→ **EXTRAIT DU DOCUMENT**:

Introduction
p. 7-13
Texte intégral
1Le processus d’intégration de l’Europe a d’abord été l’œuvre de quelques hommes. On les a appelés les « pères fondateurs » : Jean Monnet, Robert Schuman, Paul-Henri Spaak, Konrad Adenauer, Altiero Spinelli et d’autres ont eu la vision de ce que l’Europe devait devenir. Ils sont parvenus à projeter leurs vues personnelles sur la scène politique et à convaincre les gouvernements et les citoyens d’accepter, puis de faire leur, la construction naissante.
2Pourtant, quand on mit en place les institutions de la Communauté, on se garda bien de leur donner de véritables leaders. Le président de la Commission n’était, au départ, qu’un primus inter pares, sans autorité sur les commissaires avec lesquels les décisions se prenaient en « collège ». Quant au Conseil, on le dota d’une présidence rotative de six mois, la continuité étant assurée par un Secrétariat délibérément condamné au mutisme.

→ **DONNÉES FOURNIES**:

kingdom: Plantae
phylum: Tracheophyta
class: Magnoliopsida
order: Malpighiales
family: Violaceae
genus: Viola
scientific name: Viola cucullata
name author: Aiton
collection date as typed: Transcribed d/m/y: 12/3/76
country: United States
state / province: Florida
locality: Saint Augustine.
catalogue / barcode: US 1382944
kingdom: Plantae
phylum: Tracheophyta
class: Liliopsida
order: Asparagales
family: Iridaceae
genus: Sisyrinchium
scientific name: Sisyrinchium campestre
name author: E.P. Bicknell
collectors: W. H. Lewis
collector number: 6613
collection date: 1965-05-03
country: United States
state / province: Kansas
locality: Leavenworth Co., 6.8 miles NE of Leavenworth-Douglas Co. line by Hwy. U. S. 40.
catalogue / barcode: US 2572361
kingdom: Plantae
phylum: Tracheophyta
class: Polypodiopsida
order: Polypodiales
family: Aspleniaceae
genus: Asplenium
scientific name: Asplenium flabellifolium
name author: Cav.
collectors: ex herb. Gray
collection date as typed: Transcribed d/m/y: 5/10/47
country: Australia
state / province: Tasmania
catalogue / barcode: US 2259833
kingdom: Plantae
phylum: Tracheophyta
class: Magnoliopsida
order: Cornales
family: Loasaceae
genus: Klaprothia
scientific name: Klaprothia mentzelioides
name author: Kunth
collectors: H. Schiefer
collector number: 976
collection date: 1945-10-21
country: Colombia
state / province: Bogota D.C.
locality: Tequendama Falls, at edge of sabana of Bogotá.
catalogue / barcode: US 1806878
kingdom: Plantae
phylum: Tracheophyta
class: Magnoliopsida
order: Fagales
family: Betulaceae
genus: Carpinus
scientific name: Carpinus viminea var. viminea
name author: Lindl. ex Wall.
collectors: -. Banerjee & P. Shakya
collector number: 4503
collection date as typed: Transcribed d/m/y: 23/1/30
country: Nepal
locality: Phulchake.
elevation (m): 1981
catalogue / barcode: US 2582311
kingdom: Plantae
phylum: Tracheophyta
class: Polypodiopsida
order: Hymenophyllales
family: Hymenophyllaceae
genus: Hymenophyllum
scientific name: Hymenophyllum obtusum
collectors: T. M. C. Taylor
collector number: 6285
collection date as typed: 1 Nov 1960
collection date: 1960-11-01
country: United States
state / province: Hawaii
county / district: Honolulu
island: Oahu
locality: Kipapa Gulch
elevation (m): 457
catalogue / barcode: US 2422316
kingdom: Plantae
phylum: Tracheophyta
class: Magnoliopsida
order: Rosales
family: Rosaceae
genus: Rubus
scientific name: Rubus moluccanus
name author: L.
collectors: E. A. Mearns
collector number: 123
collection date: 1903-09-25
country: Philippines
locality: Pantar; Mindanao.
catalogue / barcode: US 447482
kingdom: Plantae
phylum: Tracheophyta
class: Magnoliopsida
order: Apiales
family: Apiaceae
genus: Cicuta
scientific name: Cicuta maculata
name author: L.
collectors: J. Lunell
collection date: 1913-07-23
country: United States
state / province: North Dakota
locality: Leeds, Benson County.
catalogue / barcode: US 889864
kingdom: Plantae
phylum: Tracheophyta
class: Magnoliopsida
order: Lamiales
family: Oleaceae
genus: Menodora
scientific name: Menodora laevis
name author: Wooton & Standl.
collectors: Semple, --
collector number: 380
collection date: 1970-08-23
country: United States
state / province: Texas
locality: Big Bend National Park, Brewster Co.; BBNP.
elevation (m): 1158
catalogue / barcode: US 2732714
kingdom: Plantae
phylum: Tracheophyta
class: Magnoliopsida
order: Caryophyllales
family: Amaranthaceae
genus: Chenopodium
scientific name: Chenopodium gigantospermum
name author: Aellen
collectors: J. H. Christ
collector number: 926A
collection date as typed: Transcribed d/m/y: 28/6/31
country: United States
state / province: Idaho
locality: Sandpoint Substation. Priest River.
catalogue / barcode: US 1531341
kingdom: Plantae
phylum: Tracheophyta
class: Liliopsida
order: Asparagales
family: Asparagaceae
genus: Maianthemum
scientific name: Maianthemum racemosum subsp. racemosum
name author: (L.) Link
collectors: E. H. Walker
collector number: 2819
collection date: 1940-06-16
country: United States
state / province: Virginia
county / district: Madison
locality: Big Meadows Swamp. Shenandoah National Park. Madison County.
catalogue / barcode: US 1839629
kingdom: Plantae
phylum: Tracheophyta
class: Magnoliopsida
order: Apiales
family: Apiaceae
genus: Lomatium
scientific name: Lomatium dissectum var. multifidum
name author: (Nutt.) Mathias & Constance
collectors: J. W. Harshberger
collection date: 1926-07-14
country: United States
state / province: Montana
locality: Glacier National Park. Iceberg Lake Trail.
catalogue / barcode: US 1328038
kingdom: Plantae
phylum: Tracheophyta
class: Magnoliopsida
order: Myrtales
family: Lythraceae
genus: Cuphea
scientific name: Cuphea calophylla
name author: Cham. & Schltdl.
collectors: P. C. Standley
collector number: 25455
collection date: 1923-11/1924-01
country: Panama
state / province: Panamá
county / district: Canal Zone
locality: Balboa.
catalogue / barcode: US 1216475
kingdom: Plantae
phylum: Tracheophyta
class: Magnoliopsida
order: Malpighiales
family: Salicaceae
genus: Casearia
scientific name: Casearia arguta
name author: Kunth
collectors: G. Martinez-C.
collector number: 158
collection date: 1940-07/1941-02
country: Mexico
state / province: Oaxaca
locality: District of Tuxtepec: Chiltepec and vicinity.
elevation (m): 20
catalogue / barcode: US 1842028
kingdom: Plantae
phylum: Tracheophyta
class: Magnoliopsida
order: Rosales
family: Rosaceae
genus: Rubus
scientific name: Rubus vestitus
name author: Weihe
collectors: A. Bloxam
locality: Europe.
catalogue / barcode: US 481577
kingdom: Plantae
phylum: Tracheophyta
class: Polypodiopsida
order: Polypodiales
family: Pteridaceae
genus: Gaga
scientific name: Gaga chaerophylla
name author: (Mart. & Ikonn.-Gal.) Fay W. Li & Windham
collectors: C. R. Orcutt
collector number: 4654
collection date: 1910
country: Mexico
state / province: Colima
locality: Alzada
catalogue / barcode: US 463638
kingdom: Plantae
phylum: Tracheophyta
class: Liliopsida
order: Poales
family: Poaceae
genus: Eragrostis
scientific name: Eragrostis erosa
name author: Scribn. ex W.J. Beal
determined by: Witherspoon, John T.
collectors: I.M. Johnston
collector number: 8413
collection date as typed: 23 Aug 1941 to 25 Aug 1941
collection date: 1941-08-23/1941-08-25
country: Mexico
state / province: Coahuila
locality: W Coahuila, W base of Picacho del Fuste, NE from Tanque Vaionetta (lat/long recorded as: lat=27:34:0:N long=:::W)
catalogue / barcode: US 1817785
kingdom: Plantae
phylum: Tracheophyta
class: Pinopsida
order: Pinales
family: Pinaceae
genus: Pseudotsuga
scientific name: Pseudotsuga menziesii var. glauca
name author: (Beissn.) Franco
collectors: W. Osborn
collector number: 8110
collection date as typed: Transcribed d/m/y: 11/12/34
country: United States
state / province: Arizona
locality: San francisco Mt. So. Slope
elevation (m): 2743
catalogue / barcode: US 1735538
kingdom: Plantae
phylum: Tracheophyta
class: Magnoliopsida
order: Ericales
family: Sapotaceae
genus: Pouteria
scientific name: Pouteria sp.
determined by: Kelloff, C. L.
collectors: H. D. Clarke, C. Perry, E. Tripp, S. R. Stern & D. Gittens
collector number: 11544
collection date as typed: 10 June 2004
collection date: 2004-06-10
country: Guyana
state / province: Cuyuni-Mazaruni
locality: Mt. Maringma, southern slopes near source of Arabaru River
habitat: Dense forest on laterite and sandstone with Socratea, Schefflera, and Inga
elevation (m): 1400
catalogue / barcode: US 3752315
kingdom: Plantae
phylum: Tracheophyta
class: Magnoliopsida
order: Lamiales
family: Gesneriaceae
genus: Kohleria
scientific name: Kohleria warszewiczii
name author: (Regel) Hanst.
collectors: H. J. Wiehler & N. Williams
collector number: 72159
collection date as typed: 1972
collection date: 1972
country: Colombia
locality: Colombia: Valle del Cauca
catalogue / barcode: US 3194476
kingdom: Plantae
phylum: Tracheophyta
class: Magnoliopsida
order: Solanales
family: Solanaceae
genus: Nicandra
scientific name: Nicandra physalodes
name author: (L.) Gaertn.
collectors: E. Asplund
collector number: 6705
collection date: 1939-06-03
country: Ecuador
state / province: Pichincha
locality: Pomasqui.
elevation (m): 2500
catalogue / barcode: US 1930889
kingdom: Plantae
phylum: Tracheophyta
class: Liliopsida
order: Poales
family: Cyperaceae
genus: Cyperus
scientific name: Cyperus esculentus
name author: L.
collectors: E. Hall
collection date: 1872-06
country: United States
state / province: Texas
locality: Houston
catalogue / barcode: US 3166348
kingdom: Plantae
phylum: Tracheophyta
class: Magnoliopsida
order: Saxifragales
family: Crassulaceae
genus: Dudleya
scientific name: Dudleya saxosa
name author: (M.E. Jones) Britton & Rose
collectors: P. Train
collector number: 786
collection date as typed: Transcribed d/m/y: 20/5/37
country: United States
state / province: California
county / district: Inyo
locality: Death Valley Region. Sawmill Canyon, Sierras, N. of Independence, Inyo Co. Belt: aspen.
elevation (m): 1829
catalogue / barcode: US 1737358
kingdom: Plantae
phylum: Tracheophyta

→ **TRAVAIL À FAIRE**:
A – Répondez à ces questions sur l'extrait consacré à l'intégration européenne :
(i) Comment a-t-on appelé les hommes qui ont d'abord porté l'intégration de l'Europe ?
(ii) Quelle durée a-t-on donnée à la présidence rotative du Conseil ?
(iii) Qu'est-ce qui assurait la continuité de cette présidence ?
B – Recopiez à l'identique les lignes du listing, depuis la ligne contenant "family: Oleaceae" jusqu'à la ligne contenant "locality: Glacier National", ces deux lignes comprises.
L'extrait et le listing sont deux supports indépendants l'un de l'autre.

→ **CORRIGÉ DES EXERCICES**:
A –
(i) Les « pères fondateurs ».
(ii) Six mois.
(iii) Un Secrétariat délibérément condamné au mutisme.

B –
family: Oleaceae
genus: Menodora
scientific name: Menodora laevis
name author: Wooton & Standl.
collectors: Semple, --
collector number: 380
collection date: 1970-08-23
country: United States
state / province: Texas
locality: Big Bend National Park, Brewster Co.; BBNP.
elevation (m): 1158
catalogue / barcode: US 2732714
kingdom: Plantae
phylum: Tracheophyta
class: Magnoliopsida
order: Caryophyllales
family: Amaranthaceae
genus: Chenopodium
scientific name: Chenopodium gigantospermum
name author: Aellen
collectors: J. H. Christ
collector number: 926A
collection date as typed: Transcribed d/m/y: 28/6/31
country: United States
state / province: Idaho
locality: Sandpoint Substation. Priest River.
catalogue / barcode: US 1531341
kingdom: Plantae
phylum: Tracheophyta
class: Liliopsida
order: Asparagales
family: Asparagaceae
genus: Maianthemum
scientific name: Maianthemum racemosum subsp. racemosum
name author: (L.) Link
collectors: E. H. Walker
collector number: 2819
collection date: 1940-06-16
country: United States
state / province: Virginia
county / district: Madison
locality: Big Meadows Swamp. Shenandoah National Park. Madison County.
catalogue / barcode: US 1839629
kingdom: Plantae
phylum: Tracheophyta
class: Magnoliopsida
order: Apiales
family: Apiaceae
genus: Lomatium
scientific name: Lomatium dissectum var. multifidum
name author: (Nutt.) Mathias & Constance
collectors: J. W. Harshberger
collection date: 1926-07-14
country: United States
state / province: Montana
locality: Glacier National Park. Iceberg Lake Trail.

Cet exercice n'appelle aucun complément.